Auf einen erfahrungsunabhängigen und quasi apriorischen Begriff ästhetischen Wahrnehmens scheint Bernd Kersten mit seinem Beitrag 'Mona Lisa: Leonardo da Vincis neurobiologische Entdeckungen' abzuzielen. Zwar kommt bei ihm gelegentlich eine gewisse Nähe zu dem von Alva Noë entwickelten enactive approach der Wahrnehmung auf, indem er etwa auf Beispiele der Gestaltwahrnehmung eingeht, doch von allgemein beobachtbaren kortikalen Repräsentationen während visueller Wahrnehmung wird auf qualitative Identität des Wahrgenommenen geschlossen. Wahrnehmen künstlerischer Bilder wird auch hier im kommunikationstechnischen Modell Sender-Empfänger expliziert. Wie bestimmte Bilder emotional wirken, scheint allein von deren Beschaffenheit abhängig und daher universalisierbar zu sein. Dass Künstler, egal ob Maler oder Komponisten, mit einer gewissen Wirkung beim Rezipienten rechnen, ist unbestritten. Doch dies wäre eher als plausible wahrnehmungspsychologische Faustregel, über die Künstler verfügen, zu begreifen, da sie zugleich auch Rezipienten sind. Fraglich ist jedoch, was daran eine neurobiologische Entdeckung sein soll. Eine ähnliche Verwischung der Ebenen findet sich auch in Helmut Leders Rede von 'Ästhetik', wobei einmal der ästhetisch wahrnehmende Vollzug gemeint ist und ein andermal die theoretische Reflexion über diesen Vollzug.
Auf die Erfahrungsgebundenheit neuer ästhetischer Erfahrung kommt Martin Dresler zu sprechen, der die Aufgabe der Neuroästhetik nicht darin sieht, das 'ganze' oder das Wesen der Kunst mittels Neurobiologie zu erklären, sondern an speziellen Fragen, die Rezeption und Produktion künstlerischer Gebilde betreffen, zu arbeiten. In diesem Sinne lässt er die Gelegenheit nicht ungenutzt, einen Neuroreduktionismus in puncto Ästhetik abzuweisen. Seine Kritik an Zeki, Hirstein und Ramachandran kann als Hinweis darauf genommen werden, dass die neurowissenschaftliche Erforschung ästhetischer Produktion und Wahrnehmung zwar notwendige hirnphysiologische Korrelate nachweisen kann, doch dass das Phänomen des Ästhetischen im Grunde genommen auf zu vielen Faktoren beruhe, als dass es mit neurowissenschaftlichen Mitteln allein erklärt werden könne.

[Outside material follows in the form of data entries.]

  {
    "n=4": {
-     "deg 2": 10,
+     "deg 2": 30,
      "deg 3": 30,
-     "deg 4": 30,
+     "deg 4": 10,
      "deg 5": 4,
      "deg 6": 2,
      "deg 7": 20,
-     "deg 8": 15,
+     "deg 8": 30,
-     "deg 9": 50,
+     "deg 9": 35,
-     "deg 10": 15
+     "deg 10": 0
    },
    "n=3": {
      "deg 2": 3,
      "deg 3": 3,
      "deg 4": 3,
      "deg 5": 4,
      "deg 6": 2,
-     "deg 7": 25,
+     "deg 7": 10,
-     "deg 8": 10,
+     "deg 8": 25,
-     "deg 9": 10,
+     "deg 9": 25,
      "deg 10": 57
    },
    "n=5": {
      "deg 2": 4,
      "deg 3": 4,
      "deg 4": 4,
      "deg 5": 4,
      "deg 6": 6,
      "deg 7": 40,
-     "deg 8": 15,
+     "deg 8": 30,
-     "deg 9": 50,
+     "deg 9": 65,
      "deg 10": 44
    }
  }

Damit stellt er die Frage nach Explanans und Explanandum, da es nicht darum zu gehen scheint, dass die Neurowissenschaften uns das Wesen der Kunst erklären, sondern vielmehr die Kunstrezeption uns Einblick in die Funktionsweisen des Gehirns gestattet.

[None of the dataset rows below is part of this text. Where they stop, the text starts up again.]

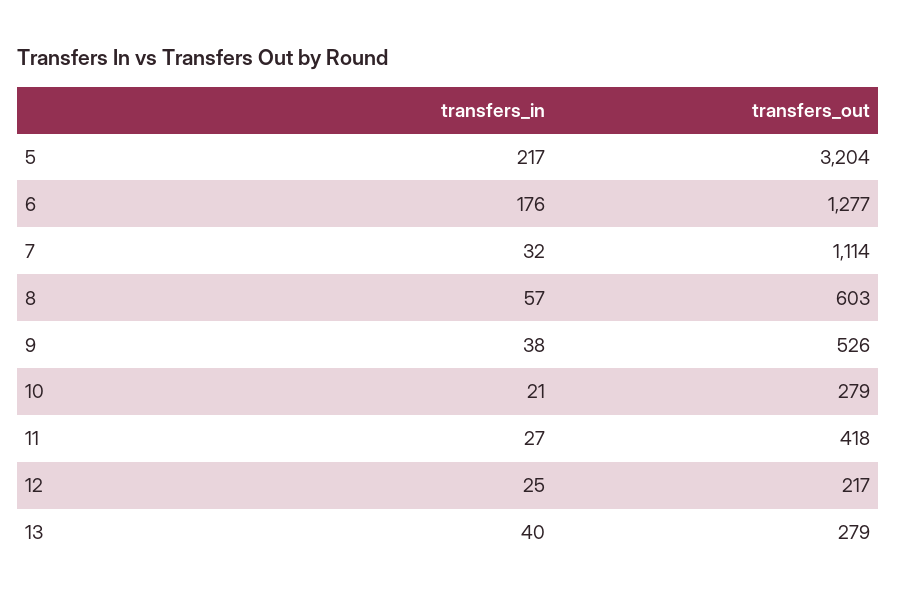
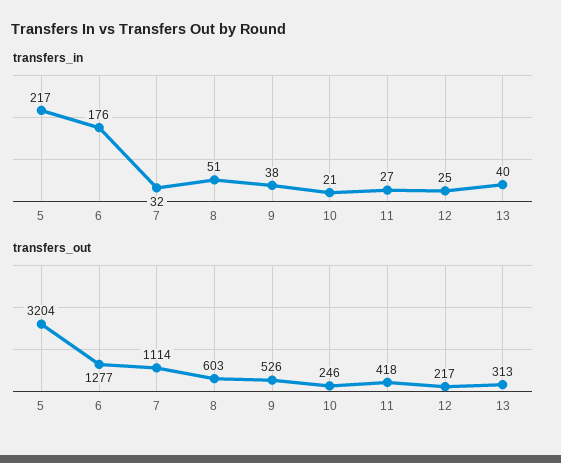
  {
    "transfers_in": {
      "5": 217,
      "6": 176,
      "7": 32,
-     "8": 57,
+     "8": 51,
      "9": 38,
      "10": 21,
      "11": 27,
      "12": 25,
      "13": 40
    },
    "transfers_out": {
      "5": 3204,
      "6": 1277,
      "7": 1114,
      "8": 603,
      "9": 526,
-     "10": 279,
+     "10": 246,
      "11": 418,
      "12": 217,
-     "13": 279
+     "13": 313
    }
  }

Auch wenn nicht alle im Buch vertretenen Positionen mit stringenter Argumentation zu überzeugen vermögen, so stellt der Sammelband nicht nur einen guten Überblick über den aktuellen Stand der Forschung dar, sondern kann auch als ein Ausgangspunkt für eine Diskussion über das Verhältnis zwischen Kunst und Wissenschaft, über welches Wolf Singer im Vorwort einige Bemerkungen macht, dienen.